The cyberespionage group known as OilRig and previously linked to Iran has been observed using a new Trojan in recent attacks, Palo Alto Networks reports.
A highly active group mainly targeting organizations in the Middle East, OilRig was attempting to deliver a Trojan called OopsIE in two attacks targeting an insurance agency and a financial institution in the Middle East. While one of the attacks relied on a variant of the ThreeDollars delivery document, the other attempted to deliver the malware to the victim directly, likely via a link in a spear phishing email.

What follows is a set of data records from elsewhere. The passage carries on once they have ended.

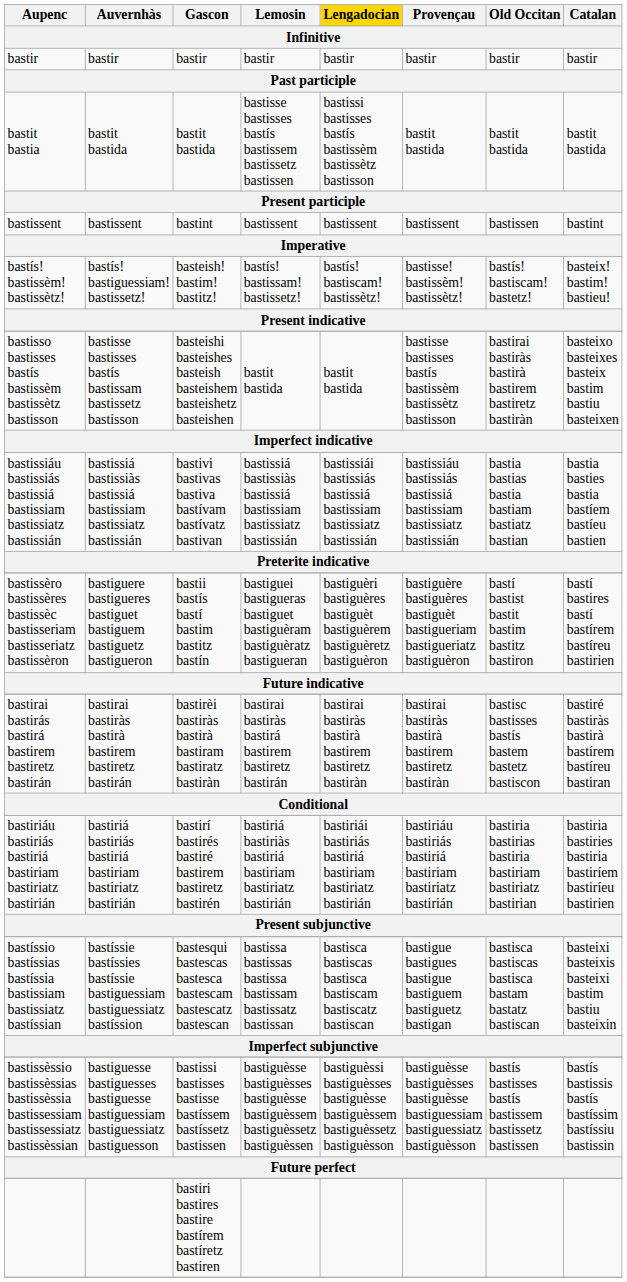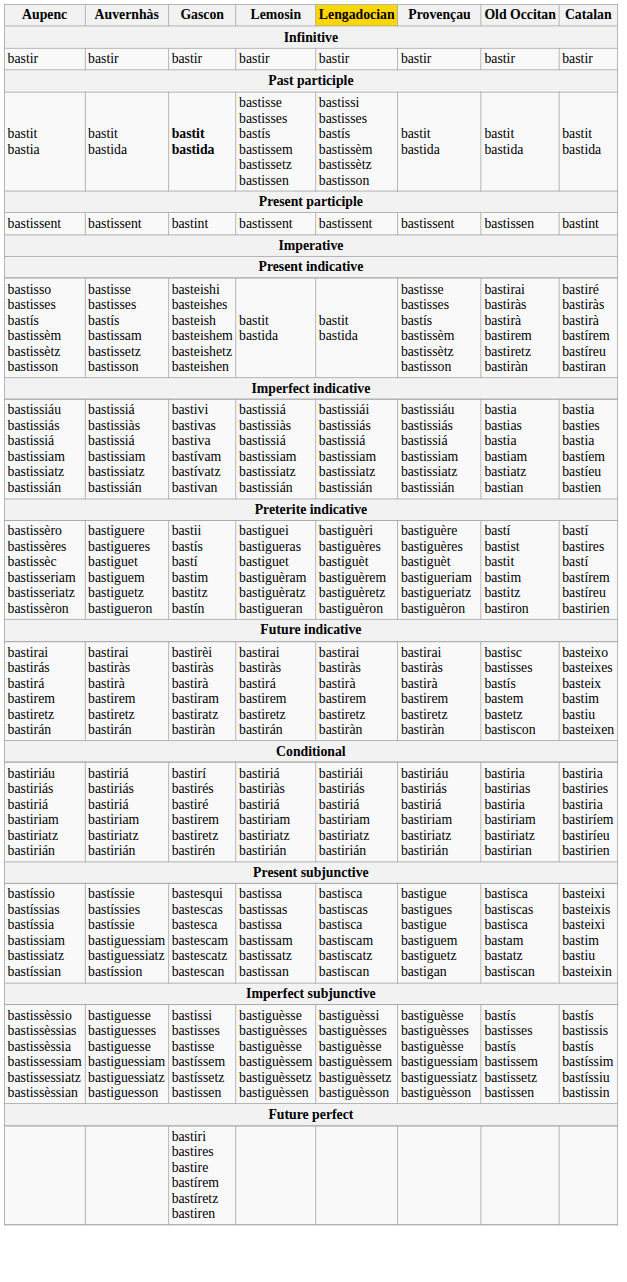bastit bastia | Gascon: normal -> bold
- row: bastís! bastissèm! bastissètz! | bastís! bastiguessiam! bastissetz! | basteish! bastim! bastitz! | bastís! bastissam! bastissetz! | bastís! bastiscam! bastissètz! | bastisse! bastissèm! bastissètz! | bastís! bastiscam! bastetz! | basteix! bastim! bastieu!
bastisso bastisses bastís bastissèm bastissètz bastisson | Catalan: basteixo basteixes basteix bastim bastiu basteixen -> bastiré bastiràs bastirà bastírem bastíreu bastiran
bastirai bastirás bastirá bastirem bastiretz bastirán | Catalan: bastiré bastiràs bastirà bastírem bastíreu bastiran -> basteixo basteixes basteix bastim bastiu basteixen
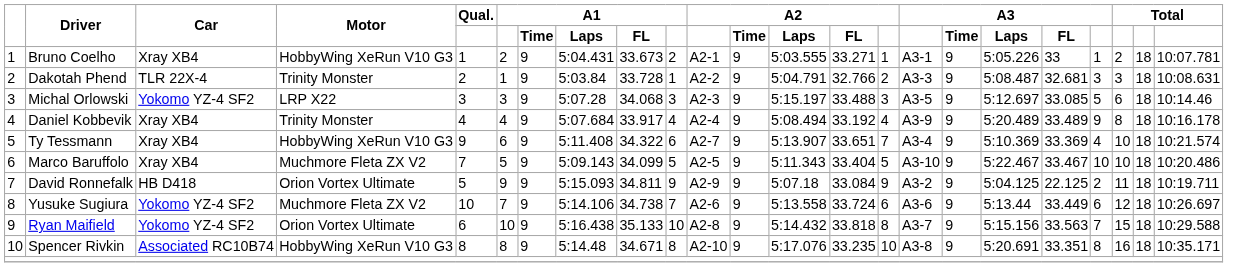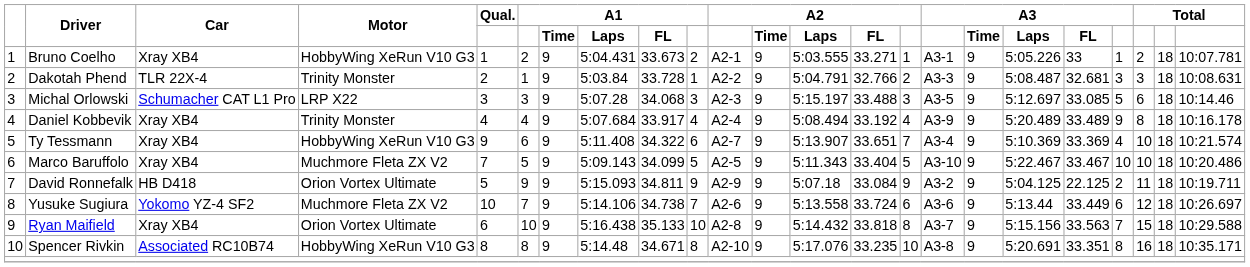Michal Orlowski | Car: Yokomo YZ-4 SF2 -> Schumacher CAT L1 Pro
Ryan Maifield | Car: Yokomo YZ-4 SF2 -> Xray XB4
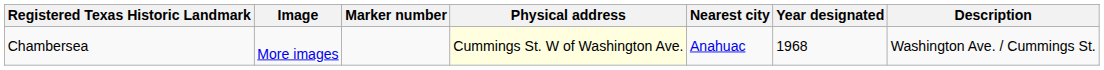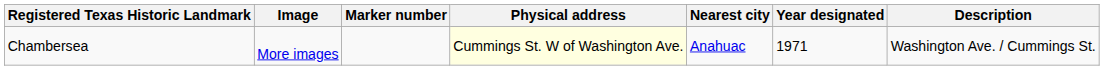Chambersea | Year designated: 1968 -> 1971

The first attack occurred on January 8, 2018, and started with two emails being sent to two different email addresses at the same organization within a six minutes time span. Both messages originated from an email address associated with the Lebanese domain of a major global financial institution, but researchers from Palo Alto Networks believe the email address was spoofed.
On January 16, OilRig targeted an organization that it had also hit a year ago. The OopsIE Trojan was downloaded from the command and control (C&C) server directly, suggesting that the server was being used for staging as well. It also suggests that group might have changed tactics after the targeted organization took measures to counter known OilRig TTPs following last year’s incident.
The ThreeDollars samples collected in the new attacks were similar to those analyzed in October 2017, using the same lure image (albeit a cropped and edited version) that tricks users into enabling macros. While executing a malicious macro in the background, the malicious document displays a decoy image to lower suspicion, although it is a fake error message.
The macro creates a scheduled task that executes after one minute to decode base64 encoded data using the Certutil application, and another task that executes after two minutes, running a VBScript to execute the OopsIE Trojan and clean up the installation.
Packed with SmartAssembly, the Trojan is obfuscated with ConfuserEx and achieves persistence by creating a VBScript file. It also creates a scheduled task to run itself every three minutes. The malware communicates with the C&C over HTTP, using the InternetExplorer application object.
“The Trojan will construct specific URLs to communicate with the C2 server and parses the C2 server’s response looking for content within the tags <pre> and </pre>. The initial HTTP request acts as a beacon,” the researchers explain.
The Trojan extracts and loads an embedded assembly by concatenating the contents of two resources, a technique the OilRig group was already known to employ.
Based on responses received from the server, the Trojan can run a command, upload a file, or download a specified file.
In addition to the use of the ThreeDollars delivery document, the newly observed attacks overlap with previous incidents involving the OilRig group in that they use the C&C domain msoffice365cdn[.]com. The researchers also linked the domain’s registrant to the office365-management[.]com and office365-technical[.]info domains and believe the OilRig group is behind all of them. The IP msoffice365cdn[.]com resolves to was also associated with the group.
“This group has repeatedly shown evidence of a willingness to adapt and evolve their tactics, while also reusing certain aspects as well. We have now observed this adversary deploy a multitude of tools, with each appearing to be some form of iterative variation of something used in the past. However, although the tools themselves have morphed over time, the plays they have executed in their playbook largely remain the same when examined over the attack life cycle,” Palo Alto concludes.